Until the last line is reached, keep transcribing the material exactly.

───── Raw data

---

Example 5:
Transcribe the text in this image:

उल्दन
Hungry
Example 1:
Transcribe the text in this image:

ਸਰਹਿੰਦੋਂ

──────────

◆ **Response to this exercise**:
---

Example 5:
Transcribe the text in this image:

उल्दन
Hungry
Example 1:
Transcribe the text in this image:

ਸਰਹਿੰਦੋਂ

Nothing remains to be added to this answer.